Exercise: Every line in the records below between the one holding "tags: nationality-england,women" and the one holding "- Demonstrate the", inclusive, is to be set down exactly; all other lines are to be left out.

Dataset:
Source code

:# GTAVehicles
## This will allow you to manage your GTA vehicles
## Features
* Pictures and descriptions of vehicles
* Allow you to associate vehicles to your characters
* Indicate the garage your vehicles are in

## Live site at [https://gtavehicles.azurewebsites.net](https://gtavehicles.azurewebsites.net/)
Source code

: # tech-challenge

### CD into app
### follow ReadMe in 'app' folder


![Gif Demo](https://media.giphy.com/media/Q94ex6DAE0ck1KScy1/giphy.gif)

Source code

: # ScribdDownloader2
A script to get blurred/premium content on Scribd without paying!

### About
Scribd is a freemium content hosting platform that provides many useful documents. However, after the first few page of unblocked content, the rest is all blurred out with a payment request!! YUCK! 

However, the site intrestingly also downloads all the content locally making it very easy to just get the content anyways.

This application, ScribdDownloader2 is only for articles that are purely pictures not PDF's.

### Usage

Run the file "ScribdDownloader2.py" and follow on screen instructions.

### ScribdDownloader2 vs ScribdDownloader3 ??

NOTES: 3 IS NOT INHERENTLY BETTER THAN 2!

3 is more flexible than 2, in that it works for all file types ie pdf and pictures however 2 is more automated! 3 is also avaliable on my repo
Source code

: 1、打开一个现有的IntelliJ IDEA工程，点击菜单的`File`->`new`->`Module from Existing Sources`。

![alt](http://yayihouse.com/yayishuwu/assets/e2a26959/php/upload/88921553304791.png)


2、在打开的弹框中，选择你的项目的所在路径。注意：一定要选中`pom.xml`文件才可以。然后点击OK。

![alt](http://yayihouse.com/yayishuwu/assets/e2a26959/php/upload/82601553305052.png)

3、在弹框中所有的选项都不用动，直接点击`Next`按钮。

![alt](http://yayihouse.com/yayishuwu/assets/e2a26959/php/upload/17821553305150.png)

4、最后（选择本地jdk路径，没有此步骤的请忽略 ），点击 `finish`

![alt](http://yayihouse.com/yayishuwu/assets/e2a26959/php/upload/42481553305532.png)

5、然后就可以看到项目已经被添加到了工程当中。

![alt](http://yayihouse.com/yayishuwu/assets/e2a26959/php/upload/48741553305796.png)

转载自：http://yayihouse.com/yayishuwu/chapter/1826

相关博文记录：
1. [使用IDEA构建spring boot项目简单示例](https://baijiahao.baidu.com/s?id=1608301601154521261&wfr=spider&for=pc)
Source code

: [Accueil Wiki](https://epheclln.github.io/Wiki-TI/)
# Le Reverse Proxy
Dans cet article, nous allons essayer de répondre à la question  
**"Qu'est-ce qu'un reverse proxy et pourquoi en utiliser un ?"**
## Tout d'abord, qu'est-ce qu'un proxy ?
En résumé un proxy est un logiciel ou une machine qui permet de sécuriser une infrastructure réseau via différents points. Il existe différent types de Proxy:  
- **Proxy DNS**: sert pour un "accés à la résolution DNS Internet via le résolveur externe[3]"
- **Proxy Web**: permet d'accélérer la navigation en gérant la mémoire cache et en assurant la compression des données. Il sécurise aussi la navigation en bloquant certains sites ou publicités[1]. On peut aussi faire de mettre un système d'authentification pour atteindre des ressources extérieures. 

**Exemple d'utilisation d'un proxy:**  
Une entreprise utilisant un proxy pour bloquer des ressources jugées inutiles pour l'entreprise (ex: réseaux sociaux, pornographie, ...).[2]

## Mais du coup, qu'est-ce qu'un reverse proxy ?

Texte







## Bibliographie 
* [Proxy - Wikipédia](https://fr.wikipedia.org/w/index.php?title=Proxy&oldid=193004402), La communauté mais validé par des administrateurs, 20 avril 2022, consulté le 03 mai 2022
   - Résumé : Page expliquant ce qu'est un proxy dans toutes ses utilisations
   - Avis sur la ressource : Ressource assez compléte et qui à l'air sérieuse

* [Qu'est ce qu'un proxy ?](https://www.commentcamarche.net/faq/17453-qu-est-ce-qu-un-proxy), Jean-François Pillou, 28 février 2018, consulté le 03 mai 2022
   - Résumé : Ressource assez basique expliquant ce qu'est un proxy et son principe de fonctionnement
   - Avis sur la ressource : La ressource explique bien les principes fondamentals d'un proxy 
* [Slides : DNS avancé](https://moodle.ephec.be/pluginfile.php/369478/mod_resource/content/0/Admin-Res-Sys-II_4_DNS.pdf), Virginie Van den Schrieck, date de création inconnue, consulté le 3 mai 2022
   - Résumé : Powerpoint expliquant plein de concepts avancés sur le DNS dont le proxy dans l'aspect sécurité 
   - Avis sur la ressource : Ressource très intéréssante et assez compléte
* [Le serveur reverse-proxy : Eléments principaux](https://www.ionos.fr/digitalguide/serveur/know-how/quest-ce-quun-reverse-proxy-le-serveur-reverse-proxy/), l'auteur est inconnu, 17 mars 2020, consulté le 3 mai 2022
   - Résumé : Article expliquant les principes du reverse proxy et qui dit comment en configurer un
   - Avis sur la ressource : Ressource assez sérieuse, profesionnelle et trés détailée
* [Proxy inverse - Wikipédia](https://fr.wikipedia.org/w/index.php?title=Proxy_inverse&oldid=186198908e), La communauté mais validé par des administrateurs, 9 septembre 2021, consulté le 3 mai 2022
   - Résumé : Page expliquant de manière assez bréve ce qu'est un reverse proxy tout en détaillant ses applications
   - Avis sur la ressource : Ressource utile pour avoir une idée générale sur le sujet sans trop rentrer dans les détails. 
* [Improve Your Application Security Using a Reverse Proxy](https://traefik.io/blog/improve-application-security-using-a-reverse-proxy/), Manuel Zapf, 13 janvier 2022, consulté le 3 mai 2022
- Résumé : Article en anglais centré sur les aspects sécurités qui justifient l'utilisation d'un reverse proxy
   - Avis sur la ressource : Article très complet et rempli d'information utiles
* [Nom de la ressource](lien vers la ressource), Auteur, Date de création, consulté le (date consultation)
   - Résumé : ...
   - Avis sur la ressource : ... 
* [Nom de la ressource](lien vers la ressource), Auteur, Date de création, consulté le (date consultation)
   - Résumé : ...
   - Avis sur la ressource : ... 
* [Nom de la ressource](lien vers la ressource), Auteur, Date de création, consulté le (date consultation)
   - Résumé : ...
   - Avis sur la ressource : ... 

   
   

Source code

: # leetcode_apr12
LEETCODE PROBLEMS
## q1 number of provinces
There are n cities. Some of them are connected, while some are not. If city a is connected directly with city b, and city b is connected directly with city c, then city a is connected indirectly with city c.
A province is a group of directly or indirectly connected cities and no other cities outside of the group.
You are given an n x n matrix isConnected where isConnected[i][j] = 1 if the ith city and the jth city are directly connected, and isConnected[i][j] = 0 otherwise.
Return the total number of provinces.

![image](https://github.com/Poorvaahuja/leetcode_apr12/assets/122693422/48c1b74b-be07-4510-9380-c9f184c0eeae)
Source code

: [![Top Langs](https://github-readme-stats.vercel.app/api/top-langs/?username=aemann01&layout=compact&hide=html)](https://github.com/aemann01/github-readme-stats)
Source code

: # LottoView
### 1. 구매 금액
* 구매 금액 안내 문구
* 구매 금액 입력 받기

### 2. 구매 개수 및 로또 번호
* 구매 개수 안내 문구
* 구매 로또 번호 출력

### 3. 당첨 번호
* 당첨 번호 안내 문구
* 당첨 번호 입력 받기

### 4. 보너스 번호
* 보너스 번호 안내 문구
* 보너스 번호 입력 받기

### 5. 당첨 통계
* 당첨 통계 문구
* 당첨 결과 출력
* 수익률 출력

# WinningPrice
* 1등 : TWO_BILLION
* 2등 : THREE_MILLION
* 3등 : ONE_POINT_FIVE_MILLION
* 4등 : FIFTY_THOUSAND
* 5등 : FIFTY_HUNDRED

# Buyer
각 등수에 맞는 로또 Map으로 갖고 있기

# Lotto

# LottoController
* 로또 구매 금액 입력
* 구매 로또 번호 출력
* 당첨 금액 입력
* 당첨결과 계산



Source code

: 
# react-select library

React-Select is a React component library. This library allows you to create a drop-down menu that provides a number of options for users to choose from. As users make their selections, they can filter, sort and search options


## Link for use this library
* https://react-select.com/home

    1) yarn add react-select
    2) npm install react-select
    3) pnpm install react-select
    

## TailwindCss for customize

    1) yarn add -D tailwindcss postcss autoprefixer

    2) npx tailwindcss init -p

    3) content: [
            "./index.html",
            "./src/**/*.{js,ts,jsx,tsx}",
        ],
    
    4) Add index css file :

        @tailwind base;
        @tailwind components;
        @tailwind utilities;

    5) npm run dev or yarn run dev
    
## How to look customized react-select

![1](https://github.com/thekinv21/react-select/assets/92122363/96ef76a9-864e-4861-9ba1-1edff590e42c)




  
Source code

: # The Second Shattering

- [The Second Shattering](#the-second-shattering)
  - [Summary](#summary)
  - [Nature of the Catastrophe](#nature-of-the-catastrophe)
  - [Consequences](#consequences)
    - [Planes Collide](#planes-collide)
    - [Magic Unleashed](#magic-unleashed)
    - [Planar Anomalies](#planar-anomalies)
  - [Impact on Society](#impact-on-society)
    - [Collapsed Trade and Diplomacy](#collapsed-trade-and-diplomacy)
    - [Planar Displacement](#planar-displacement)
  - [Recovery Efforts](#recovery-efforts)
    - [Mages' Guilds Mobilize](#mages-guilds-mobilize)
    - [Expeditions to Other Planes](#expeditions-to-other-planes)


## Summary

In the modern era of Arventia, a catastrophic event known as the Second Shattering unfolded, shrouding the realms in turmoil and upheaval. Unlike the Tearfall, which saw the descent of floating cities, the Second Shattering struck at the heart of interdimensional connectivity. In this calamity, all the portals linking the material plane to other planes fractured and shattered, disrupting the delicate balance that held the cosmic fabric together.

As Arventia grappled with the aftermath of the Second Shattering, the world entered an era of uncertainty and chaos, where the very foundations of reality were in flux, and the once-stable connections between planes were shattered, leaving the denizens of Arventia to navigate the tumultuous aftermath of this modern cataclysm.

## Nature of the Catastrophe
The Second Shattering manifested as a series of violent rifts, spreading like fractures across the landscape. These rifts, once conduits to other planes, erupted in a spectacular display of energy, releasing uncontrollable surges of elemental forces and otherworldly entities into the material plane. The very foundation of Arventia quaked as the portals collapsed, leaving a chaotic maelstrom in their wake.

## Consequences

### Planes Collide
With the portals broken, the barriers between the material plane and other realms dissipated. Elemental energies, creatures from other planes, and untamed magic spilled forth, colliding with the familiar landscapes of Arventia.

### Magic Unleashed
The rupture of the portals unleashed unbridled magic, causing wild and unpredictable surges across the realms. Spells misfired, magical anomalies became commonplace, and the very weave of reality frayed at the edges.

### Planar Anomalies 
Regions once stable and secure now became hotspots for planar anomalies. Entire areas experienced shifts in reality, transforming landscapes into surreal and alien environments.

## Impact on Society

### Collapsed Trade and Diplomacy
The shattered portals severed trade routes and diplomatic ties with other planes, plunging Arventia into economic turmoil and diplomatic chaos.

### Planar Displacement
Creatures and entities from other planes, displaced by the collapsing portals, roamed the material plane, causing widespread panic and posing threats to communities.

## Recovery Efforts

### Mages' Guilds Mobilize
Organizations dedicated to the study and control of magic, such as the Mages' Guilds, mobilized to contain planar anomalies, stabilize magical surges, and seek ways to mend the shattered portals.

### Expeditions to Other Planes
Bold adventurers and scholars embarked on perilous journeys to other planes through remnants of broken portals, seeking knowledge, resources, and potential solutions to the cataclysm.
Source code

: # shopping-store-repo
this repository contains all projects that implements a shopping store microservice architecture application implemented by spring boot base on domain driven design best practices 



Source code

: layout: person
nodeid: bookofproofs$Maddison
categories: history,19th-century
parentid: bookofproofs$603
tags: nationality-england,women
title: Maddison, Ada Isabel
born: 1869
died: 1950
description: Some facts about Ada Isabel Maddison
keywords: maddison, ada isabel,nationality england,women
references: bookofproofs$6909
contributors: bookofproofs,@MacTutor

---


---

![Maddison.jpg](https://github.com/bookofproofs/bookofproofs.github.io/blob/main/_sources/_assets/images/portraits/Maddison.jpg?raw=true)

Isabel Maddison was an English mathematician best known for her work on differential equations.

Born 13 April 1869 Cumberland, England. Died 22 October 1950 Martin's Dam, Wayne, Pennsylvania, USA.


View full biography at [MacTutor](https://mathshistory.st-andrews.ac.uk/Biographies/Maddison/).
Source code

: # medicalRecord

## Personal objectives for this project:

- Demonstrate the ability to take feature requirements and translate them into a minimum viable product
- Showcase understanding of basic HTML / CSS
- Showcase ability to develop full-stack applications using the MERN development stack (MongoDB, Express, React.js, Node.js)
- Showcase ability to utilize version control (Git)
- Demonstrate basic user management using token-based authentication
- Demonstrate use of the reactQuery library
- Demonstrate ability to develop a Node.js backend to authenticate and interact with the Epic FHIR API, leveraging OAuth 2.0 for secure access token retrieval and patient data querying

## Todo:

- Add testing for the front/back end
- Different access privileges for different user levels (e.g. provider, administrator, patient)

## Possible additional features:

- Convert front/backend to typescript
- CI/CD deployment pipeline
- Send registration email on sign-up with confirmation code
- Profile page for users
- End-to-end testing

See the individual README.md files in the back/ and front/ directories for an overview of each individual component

Exercise result:
tags: nationality-england,women
title: Maddison, Ada Isabel
born: 1869
died: 1950
description: Some facts about Ada Isabel Maddison
keywords: maddison, ada isabel,nationality england,women
references: bookofproofs$6909
contributors: bookofproofs,@MacTutor

---


---

![Maddison.jpg](https://github.com/bookofproofs/bookofproofs.github.io/blob/main/_sources/_assets/images/portraits/Maddison.jpg?raw=true)

Isabel Maddison was an English mathematician best known for her work on differential equations.

Born 13 April 1869 Cumberland, England. Died 22 October 1950 Martin's Dam, Wayne, Pennsylvania, USA.


View full biography at [MacTutor](https://mathshistory.st-andrews.ac.uk/Biographies/Maddison/).
Source code

: # medicalRecord

## Personal objectives for this project:

- Demonstrate the ability to take feature requirements and translate them into a minimum viable product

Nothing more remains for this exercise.